§ Testo fornito
•••

Antenne, Regolamento Pronto

Antenne, Regolamento Pronto

Antenne, Regolamento Pronto

Lo schema sara’ discusso nel prossimo consiglio

Lavori terminati dopo un anno. Le possibili frizioni con i gestori degli impianti

da Il Tirreno – 28 ottobre 1999

GROSSETO. È pronto lo schema di regolamento per l’installazione di antenne radio base per la telefonia cellulare. È pronto dopo quasi un anno di lavoro ma non e’ detto che venga approvato nella forma attuale: gia’ licenziato dalla giunta, lo schema viene adesso inviato alla terza e quarta commissione consiliare (servizi sanitari e urbanistica) per essere sottoposto all’esame del prossimo consiglio comunale. Tra i vari punti qualificanti, il divieto di installazione delle antenne in ospedali, scuole, asili nido, case di cura e di riposo e parchi gioco, il limite minimo di 200 metri di distanza da queste strutture e il campo di intensita’ all’interno degli edifici e nelle pertinenze non superiore ai 3 volt per metro.

•••

§ Dati mostrati
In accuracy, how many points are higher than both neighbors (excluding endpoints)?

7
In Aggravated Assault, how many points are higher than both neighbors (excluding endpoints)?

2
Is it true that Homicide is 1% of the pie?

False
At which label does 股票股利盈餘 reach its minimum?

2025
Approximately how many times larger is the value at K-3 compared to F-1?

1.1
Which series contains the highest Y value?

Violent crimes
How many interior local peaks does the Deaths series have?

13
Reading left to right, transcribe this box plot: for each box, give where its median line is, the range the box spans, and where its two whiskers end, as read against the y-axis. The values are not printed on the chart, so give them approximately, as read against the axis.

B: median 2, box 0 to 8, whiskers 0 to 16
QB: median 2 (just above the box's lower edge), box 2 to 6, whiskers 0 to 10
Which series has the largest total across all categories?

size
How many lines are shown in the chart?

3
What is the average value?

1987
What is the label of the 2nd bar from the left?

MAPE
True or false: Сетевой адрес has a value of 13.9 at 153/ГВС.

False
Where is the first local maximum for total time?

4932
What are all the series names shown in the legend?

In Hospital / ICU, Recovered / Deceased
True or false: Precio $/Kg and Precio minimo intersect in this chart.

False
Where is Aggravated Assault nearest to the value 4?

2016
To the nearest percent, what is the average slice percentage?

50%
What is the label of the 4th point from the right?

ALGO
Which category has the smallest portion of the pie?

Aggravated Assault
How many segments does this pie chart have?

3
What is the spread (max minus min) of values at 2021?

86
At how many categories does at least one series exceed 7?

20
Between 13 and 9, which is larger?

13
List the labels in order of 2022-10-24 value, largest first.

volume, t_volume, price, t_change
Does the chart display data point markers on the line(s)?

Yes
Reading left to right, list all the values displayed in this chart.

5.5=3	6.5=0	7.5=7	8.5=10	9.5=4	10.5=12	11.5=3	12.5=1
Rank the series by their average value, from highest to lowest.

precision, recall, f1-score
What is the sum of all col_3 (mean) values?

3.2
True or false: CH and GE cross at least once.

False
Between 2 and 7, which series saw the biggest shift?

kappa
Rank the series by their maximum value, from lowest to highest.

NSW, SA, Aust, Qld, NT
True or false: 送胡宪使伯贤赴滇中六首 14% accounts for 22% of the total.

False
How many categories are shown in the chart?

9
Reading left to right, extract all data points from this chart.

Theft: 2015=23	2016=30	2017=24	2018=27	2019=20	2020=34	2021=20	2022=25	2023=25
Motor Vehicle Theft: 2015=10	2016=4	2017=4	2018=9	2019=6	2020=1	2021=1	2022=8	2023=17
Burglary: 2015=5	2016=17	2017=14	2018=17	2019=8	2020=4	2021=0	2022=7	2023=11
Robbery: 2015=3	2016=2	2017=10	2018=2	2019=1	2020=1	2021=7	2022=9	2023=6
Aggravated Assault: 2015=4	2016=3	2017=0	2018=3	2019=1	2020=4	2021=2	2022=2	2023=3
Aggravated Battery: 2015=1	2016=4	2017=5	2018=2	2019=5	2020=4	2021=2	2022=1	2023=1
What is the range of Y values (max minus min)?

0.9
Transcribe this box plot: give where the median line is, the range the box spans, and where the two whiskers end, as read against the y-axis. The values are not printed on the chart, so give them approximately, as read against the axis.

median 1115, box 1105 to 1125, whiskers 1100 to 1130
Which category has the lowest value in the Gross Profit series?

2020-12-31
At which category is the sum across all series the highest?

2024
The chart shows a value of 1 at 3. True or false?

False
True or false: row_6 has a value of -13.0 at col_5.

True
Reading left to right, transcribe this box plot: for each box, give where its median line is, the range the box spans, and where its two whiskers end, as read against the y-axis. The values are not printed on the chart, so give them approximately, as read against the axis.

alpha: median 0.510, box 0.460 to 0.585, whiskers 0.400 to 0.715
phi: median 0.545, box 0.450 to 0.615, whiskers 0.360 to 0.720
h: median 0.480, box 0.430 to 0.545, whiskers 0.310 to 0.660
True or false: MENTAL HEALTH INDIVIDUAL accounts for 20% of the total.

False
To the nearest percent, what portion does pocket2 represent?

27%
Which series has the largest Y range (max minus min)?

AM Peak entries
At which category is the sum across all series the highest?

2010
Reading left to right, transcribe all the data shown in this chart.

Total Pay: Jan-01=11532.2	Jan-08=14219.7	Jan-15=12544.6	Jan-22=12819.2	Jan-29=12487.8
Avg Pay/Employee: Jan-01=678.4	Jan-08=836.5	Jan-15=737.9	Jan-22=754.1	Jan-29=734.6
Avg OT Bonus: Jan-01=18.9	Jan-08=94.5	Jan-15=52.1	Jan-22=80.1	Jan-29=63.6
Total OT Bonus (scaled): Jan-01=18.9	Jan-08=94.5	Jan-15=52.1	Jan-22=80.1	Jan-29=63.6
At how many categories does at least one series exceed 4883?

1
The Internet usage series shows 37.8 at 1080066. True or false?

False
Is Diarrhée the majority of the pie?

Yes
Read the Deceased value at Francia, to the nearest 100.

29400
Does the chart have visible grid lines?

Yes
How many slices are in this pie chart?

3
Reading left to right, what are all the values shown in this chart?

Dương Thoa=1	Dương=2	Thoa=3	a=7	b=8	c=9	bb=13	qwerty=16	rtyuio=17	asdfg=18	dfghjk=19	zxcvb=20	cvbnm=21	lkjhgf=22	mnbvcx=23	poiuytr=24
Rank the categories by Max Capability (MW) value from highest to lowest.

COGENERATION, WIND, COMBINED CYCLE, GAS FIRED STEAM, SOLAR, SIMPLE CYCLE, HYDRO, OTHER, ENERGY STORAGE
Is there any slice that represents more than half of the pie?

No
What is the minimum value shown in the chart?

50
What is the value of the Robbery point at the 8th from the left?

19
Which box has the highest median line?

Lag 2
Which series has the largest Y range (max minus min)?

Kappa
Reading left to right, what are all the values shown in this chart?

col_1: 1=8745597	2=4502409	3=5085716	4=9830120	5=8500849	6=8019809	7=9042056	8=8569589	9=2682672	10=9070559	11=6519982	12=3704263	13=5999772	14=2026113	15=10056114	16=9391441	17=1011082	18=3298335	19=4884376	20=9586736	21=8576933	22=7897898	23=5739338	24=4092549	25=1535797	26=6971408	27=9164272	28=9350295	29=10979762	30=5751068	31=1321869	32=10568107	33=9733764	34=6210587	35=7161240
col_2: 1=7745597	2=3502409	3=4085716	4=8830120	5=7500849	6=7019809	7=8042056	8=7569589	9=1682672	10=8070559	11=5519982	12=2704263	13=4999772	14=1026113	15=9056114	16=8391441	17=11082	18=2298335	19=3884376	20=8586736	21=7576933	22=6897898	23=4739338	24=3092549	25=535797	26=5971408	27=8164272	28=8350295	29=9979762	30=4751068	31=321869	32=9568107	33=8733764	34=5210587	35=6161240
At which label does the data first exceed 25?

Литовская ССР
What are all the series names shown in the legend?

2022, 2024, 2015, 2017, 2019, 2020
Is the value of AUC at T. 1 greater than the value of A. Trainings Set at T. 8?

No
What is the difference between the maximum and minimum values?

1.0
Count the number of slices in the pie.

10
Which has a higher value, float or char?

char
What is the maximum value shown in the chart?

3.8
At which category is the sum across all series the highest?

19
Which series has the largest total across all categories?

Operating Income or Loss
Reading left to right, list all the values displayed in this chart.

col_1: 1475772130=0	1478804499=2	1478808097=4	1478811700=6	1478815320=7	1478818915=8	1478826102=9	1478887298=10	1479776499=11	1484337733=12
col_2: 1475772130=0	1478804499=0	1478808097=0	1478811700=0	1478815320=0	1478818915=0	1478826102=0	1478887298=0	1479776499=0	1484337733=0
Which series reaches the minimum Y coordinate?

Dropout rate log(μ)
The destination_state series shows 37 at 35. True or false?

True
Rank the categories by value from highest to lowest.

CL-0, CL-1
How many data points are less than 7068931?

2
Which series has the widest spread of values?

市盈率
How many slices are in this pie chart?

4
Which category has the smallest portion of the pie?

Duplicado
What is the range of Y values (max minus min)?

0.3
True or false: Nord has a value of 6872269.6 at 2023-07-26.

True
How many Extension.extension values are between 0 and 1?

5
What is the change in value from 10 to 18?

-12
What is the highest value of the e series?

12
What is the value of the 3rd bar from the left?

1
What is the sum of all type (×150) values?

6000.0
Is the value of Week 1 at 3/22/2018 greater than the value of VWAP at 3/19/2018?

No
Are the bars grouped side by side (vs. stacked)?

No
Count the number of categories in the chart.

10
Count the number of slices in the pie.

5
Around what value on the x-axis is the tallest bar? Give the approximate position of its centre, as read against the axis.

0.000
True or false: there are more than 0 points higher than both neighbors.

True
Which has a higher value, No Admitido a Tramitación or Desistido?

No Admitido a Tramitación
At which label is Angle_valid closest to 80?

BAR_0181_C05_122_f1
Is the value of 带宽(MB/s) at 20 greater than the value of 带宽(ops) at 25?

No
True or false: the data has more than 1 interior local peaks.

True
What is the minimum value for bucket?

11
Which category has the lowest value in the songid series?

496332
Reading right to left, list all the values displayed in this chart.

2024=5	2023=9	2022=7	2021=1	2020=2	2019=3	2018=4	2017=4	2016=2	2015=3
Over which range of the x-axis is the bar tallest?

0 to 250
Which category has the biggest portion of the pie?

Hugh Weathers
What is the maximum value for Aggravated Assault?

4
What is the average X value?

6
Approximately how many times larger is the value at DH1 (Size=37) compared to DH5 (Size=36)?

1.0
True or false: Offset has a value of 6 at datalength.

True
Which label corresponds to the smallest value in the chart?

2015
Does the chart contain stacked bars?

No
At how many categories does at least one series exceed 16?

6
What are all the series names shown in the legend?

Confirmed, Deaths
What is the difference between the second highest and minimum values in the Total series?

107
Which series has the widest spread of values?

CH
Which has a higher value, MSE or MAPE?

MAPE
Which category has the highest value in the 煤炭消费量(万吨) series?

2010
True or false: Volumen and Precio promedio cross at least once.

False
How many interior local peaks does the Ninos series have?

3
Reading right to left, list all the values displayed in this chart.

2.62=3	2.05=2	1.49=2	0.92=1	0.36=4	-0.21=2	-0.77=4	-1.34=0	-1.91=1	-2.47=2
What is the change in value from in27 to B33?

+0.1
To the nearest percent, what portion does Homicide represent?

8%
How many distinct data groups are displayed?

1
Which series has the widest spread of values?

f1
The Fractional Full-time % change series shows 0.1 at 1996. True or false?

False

•••

§ Consegna
Nel testo sulle antenne, sostituisci "200 metri" con "300 metri" e riscrivi il passo che inizia con "GROSSETO. È pronto" e finisce con "volt per metro.".

§ Soluzione
GROSSETO. È pronto lo schema di regolamento per l’installazione di antenne radio base per la telefonia cellulare. È pronto dopo quasi un anno di lavoro ma non e’ detto che venga approvato nella forma attuale: gia’ licenziato dalla giunta, lo schema viene adesso inviato alla terza e quarta commissione consiliare (servizi sanitari e urbanistica) per essere sottoposto all’esame del prossimo consiglio comunale. Tra i vari punti qualificanti, il divieto di installazione delle antenne in ospedali, scuole, asili nido, case di cura e di riposo e parchi gioco, il limite minimo di 300 metri di distanza da queste strutture e il campo di intensita’ all’interno degli edifici e nelle pertinenze non superiore ai 3 volt per metro.